Détruit et inutilisable avant d’être réparé puis béni.L’hiver est une saison propice pour remettre de l’ordre dans les abris de jardin, affûter les outils et vider les paniers et sacs en toile utilisés pendant la saison de production. Or, un jour où j’étais justement en train de vider ces fonds de sacs dans la poubelle, j’ai vu des morceaux de chapelet en plastique et des fragments de chaîne rouillés apparaître avant d’atterrir dans les détritus, suivis du crucifix et de la médaille de Notre-Dame de la Miséricorde, qui étaient encore partiellement attachés au chapelet.
Et là, je me suis arrêtée net.
Quelque temps auparavant, dans une maison de retraite où j’étais jardinière bénévole, on avait trouvé ce chapelet dans le sol. Chaque millimètre du crucifix et de la médaille était souillé et cabossé. Les perles en plastique s’écaillaient et partaient en lambeaux. Quant à la chaîne, elle se disloqua littéralement l’extirpant des racines et des mauvaises herbes.

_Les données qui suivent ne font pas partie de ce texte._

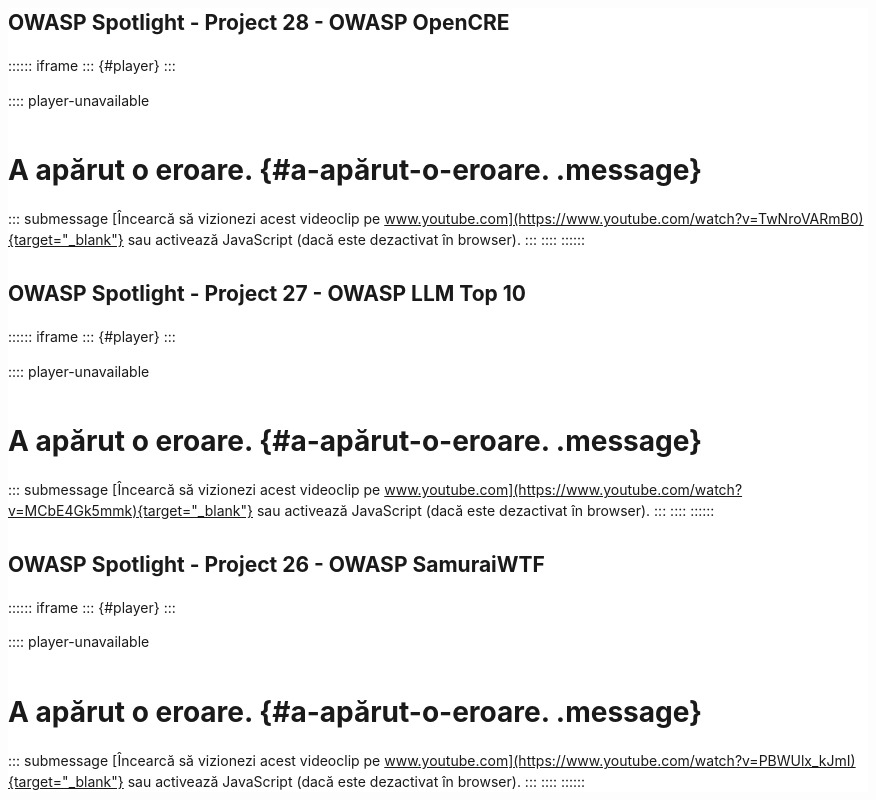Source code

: ## OWASP Spotlight - Project 28 - OWASP OpenCRE

:::::: iframe
::: {#player}
:::

:::: player-unavailable
# A apărut o eroare. {#a-apărut-o-eroare. .message}

::: submessage
[Încearcă să vizionezi acest videoclip pe
www.youtube.com](https://www.youtube.com/watch?v=TwNroVARmB0){target="_blank"}
sau activează JavaScript (dacă este dezactivat în browser).
:::
::::
::::::

## OWASP Spotlight - Project 27 - OWASP LLM Top 10

:::::: iframe
::: {#player}
:::

:::: player-unavailable
# A apărut o eroare. {#a-apărut-o-eroare. .message}

::: submessage
[Încearcă să vizionezi acest videoclip pe
www.youtube.com](https://www.youtube.com/watch?v=MCbE4Gk5mmk){target="_blank"}
sau activează JavaScript (dacă este dezactivat în browser).
:::
::::
::::::

## OWASP Spotlight - Project 26 - OWASP SamuraiWTF

:::::: iframe
::: {#player}
:::

:::: player-unavailable
# A apărut o eroare. {#a-apărut-o-eroare. .message}

::: submessage
[Încearcă să vizionezi acest videoclip pe
www.youtube.com](https://www.youtube.com/watch?v=PBWUlx_kJmI){target="_blank"}
sau activează JavaScript (dacă este dezactivat în browser).
:::
::::
::::::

J’étais intriguée… Comment ce chapelet était-il arrivé là ? Était-il l’objet fétiche d’un enfant, tombé là par erreur ou malencontreusement échappé d’une poche ? Tellement usé qu’on l’avait jugé irréparable avant de l’enterrer là où personne ne marcherait dessus, comme il se doit pour tout objet consacré ?
Quoi qu’il en soit, le chapelet était là, abîmé par ces années passées au milieu des déchets et désormais incapable de s’acquitter de sa fonction première. À moins que…
J’ai brossé la terre avant de ranger le chapelet dans le sac de rangement, avec les outils. Par moments, j’entrevoyais au fond du sac quelques perles, au milieu de la terre sèche et des brindilles. Il allait falloir nettoyer ce sac et jeter les restes du chapelet, désormais inutiles, me disais-je.
Pourtant, en voyant ces vestiges au milieu des déchets, j’ai réfléchi : la croix était probablement consacrée. Impossible de la mettre au rebut, même en si mauvais état. Elle méritait mieux.
J’ai récupéré le crucifix, la médaille et la chaîne rouillée et je les ai nettoyés sous l’eau tellement glaciale du tuyau d’arrosage que c’en était presque douloureux. Plus je nettoyais, plus les pièces révélaient leur beauté. L’usure et la dégradation leur conféraient un intérêt particulier car elles témoignaient de leur histoire, une histoire riche de sens.
Un peu plus tard, pendant que je me faisais infuser un thé, j’ai pris un chiffon à argenterie sous l’évier pour faire reluire le crucifix et la médaille. Pas question, bien sûr, de les remettre à neuf. Mais ils me plaisaient d’autant plus, l’usure ne faisant qu’ajouter à leur beauté.
Tout en parcourant la surface rugueuse de mes doigts, je me disais que le Seigneur, en nettoyant nos impuretés et nos scories, nous régénère chaque fois que nous entrons dans un confessionnal. Et que, comme l’a dit le pape François, “Il [Jésus] revient nous charger sur ses épaules une fois après l’autre. Personne ne pourra nous enlever la dignité que nous confère cet amour infini et inébranlable” (24/11/13, no. 3—Evangelii Gaudium).
Par la Miséricorde du Seigneur, notre beauté est rétablie dans cette humanité parfois délabrée qui est la nôtre. Aussi, il m’a semblé que le chapelet – tout comme nous – avait droit à une seconde chance.
Montant à l’étage avec ces débris – et ma tasse de café –, j’ai sorti mon outillage et me suis mise à l’ouvrage. Parfois, il suffit d’être attentif et conciliant pour offrir une seconde chance.
Certes, les éléments du chapelet étaient en grande partie irrécupérables. Mais pas la médaille ! Restaurée, elle a retrouvé sa beauté d’antan. Rescapée de la dégradation, elle commence une nouvelle vie.